Imagine my irritation, then, when today, a third handicapped sign appeared, once again in front of my building. And I about fucking lost it.
Really? Three fucking handicapped spaces in front of one building, and none by any other building in the complex? Where are these gimps coming from, and why are they all moving into my building? It's going to get to the point where there's nowhere for anyone else to park in this motherfucker. Parking was at a premium a year ago; now, so many people are claiming disabilities that within another year's time, I'll be parking on the adjacent street.
You can bet your ass I'll be watching those spaces like a hawk. The vehicles that park in the first two appear to have the proper permits; one has a disabled plate and the other has a hang tag. But if I ever see anyone parked there that doesn't, I will report them on the first offense. If the city can't do anything, I'll report it to the landlord and log every incident. But someone will hear about it.
Friday, to me, is one of the most promising days of the week. In particular, it's the promise of a nice weekend that gets my attention. :) I had tried to get some people together for the drive-in tomorrow night, but that didn't materialize because everyone had so much to do already. One guy's out of town, too, so we'll try it when he gets back. Also, next week is a four-day week, and that's never a bad thing.
Today was kind of an allergy day, so I'm going to call it a night here pretty quick. I had planned on rearranging my bedroom tonight so that the desktop is on one power strip and the DSL modem and wireless router are on quite another, but that won't happen until tomorrow either; I want to be able to unplug the computer in bad weather without losing the option of getting online via wireless. That way, if anything gets fried by lightning, it'll be a $50 router instead of a $600 desktop.
I haven't had a chance to breathe today or tonight. I had a couple of projects put on my desk first thing this morning that have so many issues, they're still not resolved. I won't write about them here, it's just work shit, but you know... it wears me out.
I finally did it. I went and got me one of those fancy Netbooks at the behest of my brother-in-law and sister, who sang its praises and steered me away from the Kindle in the process. Here are my thoughts on this puppy so far.
My brother-in-law heard I was fixin' to spend nearly $400 on a Kindle and said look... for quite a bit less than that, you can get yourself a Netbook, do all the same shit, and have all the functionality of a laptop at the same time. His was an Acer, and he had only good things to say about it; he even pointed me, some time ago, to several sites that offered e-books free of charge. So I gathered up my birthday money and Amazon gift cards and placed an order for an Asus instead (I had been warned about Acer computers by Gary, my IT guy) at the low, low price of $269.99.
So far, it's been worth every penny, although it seems a bit incongruous to substitute it for a Kindle; I can already tell you I'm still going to want one of those. But I'm getting ahead of myself.
Its complete name is the Asus Eee PC 900HA 8.9-inch Netbook. It is quite a bit smaller than my sister's, as I remember, so she may have gotten the 10-inch screen, I'll have to ask her. It has a 1.6 GHz processor, 1 GB of RAM, which makes me happy, and a 160 GB hard drive, which is twice the size of my desktop. And it's running XP, which almost goes without saying, but I'm saying it because I'm happy about it, tools.
It is so small that it does not feature a CD-ROM of any description, but its compactness is part of what I like so much about it. And it does come with three USB ports, an ethernet port, an external monitor connection, and an SD card slot. The wi-fi is fantastic, and something I've never played with before, but an additional $50 at Microcenter snagged me a wireless router last night, and now I can be seen blogging and surfing goat porn all throughout my apartment and beyond. I am learning from it every day; I have never owned a laptop of any description.

^^^^

TASK DESCRIPTION
Continue the personal blog text about parking spaces and a new netbook, starting after its last sentence.

[Collected data entries]
^^^^

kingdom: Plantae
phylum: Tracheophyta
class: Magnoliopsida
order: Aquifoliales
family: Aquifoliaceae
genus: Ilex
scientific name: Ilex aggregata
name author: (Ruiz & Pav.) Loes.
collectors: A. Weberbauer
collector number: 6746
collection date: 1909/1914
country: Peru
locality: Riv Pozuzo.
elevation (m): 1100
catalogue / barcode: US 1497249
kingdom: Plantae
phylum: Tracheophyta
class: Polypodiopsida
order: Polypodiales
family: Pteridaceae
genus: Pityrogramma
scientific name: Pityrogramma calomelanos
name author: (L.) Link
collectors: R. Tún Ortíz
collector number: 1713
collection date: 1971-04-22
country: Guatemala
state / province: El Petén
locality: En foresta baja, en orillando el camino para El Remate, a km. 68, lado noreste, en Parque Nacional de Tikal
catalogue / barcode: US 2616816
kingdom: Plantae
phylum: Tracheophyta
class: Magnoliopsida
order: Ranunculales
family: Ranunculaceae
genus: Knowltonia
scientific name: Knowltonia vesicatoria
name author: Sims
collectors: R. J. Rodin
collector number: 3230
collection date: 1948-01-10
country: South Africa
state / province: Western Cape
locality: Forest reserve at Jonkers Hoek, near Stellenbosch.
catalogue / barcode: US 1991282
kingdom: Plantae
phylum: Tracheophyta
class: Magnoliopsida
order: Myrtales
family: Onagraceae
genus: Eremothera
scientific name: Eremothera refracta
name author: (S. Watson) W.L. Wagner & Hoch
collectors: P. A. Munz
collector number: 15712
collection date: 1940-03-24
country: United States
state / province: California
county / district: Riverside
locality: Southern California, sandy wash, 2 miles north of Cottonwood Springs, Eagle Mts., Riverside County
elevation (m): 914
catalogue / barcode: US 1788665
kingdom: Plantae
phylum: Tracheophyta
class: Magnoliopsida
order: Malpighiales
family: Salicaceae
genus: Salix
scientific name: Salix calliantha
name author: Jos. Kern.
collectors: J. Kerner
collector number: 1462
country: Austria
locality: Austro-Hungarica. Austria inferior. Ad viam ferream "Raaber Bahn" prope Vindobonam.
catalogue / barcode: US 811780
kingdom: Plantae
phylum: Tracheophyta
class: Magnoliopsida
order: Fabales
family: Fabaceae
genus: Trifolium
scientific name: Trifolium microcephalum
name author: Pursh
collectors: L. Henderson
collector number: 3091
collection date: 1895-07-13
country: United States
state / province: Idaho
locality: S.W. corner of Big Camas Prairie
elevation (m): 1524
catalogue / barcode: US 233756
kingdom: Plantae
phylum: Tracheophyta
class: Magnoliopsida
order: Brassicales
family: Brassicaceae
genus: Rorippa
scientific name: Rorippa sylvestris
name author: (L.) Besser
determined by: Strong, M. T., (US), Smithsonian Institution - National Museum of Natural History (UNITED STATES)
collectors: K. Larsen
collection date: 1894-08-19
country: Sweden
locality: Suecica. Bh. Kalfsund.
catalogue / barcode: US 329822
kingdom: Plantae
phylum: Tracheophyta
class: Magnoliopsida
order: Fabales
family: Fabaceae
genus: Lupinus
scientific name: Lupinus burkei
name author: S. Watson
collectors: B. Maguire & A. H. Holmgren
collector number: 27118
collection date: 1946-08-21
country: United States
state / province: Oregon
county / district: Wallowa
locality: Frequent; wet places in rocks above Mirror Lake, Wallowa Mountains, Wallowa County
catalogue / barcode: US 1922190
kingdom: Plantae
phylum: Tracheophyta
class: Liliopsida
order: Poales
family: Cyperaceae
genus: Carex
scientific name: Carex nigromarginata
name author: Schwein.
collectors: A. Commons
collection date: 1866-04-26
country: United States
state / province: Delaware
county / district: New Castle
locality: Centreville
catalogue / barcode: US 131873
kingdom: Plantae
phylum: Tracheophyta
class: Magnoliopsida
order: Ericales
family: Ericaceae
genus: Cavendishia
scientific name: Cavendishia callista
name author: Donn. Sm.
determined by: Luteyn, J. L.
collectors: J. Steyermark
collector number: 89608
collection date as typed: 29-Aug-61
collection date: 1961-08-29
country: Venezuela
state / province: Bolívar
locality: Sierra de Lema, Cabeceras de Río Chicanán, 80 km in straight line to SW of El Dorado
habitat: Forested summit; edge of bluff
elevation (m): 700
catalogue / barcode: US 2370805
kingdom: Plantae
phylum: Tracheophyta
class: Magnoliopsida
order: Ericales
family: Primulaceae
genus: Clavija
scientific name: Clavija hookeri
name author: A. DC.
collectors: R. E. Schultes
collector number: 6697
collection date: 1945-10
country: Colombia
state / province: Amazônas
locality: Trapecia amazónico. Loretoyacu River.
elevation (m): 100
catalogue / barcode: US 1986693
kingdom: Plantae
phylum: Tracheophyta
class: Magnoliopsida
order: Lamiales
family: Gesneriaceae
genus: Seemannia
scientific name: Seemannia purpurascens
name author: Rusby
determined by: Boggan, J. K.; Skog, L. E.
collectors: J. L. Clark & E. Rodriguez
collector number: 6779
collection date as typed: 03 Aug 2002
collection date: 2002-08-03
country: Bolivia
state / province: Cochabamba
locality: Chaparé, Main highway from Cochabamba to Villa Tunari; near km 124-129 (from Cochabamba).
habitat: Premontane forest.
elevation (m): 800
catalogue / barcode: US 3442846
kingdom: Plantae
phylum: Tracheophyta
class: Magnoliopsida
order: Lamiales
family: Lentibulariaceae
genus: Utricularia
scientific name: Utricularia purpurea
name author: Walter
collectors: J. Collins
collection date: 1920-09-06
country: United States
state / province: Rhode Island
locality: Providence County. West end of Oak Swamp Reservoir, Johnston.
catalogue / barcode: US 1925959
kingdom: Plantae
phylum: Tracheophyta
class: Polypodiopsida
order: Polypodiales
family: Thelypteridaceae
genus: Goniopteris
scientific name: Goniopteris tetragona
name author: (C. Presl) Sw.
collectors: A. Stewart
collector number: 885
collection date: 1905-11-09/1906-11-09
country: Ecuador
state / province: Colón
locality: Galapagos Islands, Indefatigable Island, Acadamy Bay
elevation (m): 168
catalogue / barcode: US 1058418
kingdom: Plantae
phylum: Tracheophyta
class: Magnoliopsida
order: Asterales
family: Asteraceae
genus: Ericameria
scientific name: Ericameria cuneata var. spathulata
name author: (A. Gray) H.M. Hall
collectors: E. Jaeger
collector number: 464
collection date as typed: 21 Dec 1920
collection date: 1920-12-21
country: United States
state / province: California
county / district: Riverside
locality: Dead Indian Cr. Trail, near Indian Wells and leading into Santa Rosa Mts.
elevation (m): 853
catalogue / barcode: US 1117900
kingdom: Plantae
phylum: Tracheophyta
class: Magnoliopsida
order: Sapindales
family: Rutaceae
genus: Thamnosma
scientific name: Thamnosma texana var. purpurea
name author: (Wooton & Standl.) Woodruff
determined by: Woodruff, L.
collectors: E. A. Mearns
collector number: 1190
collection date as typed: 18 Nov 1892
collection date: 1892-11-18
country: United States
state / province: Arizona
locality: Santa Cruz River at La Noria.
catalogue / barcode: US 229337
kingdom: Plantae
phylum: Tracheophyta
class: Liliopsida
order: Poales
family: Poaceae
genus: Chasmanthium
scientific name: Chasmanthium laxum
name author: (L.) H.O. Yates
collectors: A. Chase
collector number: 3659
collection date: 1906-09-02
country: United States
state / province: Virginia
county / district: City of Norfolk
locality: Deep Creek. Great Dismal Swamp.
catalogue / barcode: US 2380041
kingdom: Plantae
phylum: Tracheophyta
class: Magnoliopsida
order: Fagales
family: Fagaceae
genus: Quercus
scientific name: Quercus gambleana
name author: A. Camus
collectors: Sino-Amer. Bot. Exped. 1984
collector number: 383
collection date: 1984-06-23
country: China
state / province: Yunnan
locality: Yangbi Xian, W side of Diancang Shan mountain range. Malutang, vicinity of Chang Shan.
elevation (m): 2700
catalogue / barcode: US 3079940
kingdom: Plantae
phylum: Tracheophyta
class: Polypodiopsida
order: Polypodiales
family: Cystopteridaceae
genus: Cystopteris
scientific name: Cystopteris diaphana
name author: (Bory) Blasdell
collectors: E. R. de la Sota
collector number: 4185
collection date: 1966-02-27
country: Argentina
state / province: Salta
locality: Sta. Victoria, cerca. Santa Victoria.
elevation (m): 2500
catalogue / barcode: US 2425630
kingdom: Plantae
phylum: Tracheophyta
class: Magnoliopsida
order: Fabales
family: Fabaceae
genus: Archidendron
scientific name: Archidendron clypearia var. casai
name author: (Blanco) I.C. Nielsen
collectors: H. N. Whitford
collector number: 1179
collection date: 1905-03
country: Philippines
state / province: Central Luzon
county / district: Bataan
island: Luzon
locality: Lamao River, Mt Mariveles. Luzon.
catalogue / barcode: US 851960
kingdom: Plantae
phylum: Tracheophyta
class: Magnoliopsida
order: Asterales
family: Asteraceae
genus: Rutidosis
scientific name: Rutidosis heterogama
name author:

^^^^

REPLY
At first, my main concern was the size of the keyboard. I am slowly getting used to it, but the first couple of days were filled with typos and cursing, cursing and typos; the shift key on the right side is one-third the size of the shift key on the left side, and I found myself hitting enter or 'up' every time I needed to shift. I've accidentally deleted entire paragraphs with this mistake; thankfully we have the 'undo' command at our disposal. But the more I type on it (I thought my product review would be less than sincere if I didn't write it up on the unit itself, so I am), the more I'm convinced it's something I can overcome with time. The small-ish space bar is also less accessible than I'd like, and occasionally, the touchpad is less sensitive than I would prefer as well.
No, the keyboard will not, in the end, be my primary complaint in an otherwise favorable review. What bothers me most is the battery life. The label on the keyboard boasts a five-hour battery life, which would be insufficient on its own, but the reality is that with a 98% charge, the battery monitor tells me I have 3.5 hours of operation left. That is simply inexcusable, and this is why the Netbook will never be a suitable substitute for the Kindle. The aforementioned battery life label displays a URL that is most likely aimed at teaching the user how to maximize the battery's charge, but when I enter it into the address bar, I only get an error message.
To be completely fair, though, charging the unit for one full hour will bring the battery back up above 80%, so the turnaround is quick in that respect. Plus, you can always use the machine while it's plugged in, as with any laptop.
Overall, it is one of the coolest things I've ever owned. It is extremely compact and transportable, it's powerful and has a ton of storage space, and it doubles as a portable DVD player even without a DVD-ROM; just plug it up to an external drive and transfer a movie onto its enormous hard drive, and you're set.
Oh yeah... I can see this thing costing me a lot of sleep over the next couple of weeks, and not in a bad way.
In the interest of avoiding a computer-crippling lightning strike, this post was not published until the morning after it was written. This disclaimer is written to maintain the integrity of our 30 Days of Blog campaign.
On a complete lark this afternoon, I hopped on Microcenter and NewEgg to shop around for wireless routers. On recommendations from Gary, my IT guy at work, I gave preference to Linksys and d-Link and couldn't believe some of the deals I found. NewEgg had a d-Link for $38, but after some consideration, I realized I didn't feel like waiting until sometime next week to receive it. I bought the thing from Microcenter, then, and arranged for in-store pickup after work.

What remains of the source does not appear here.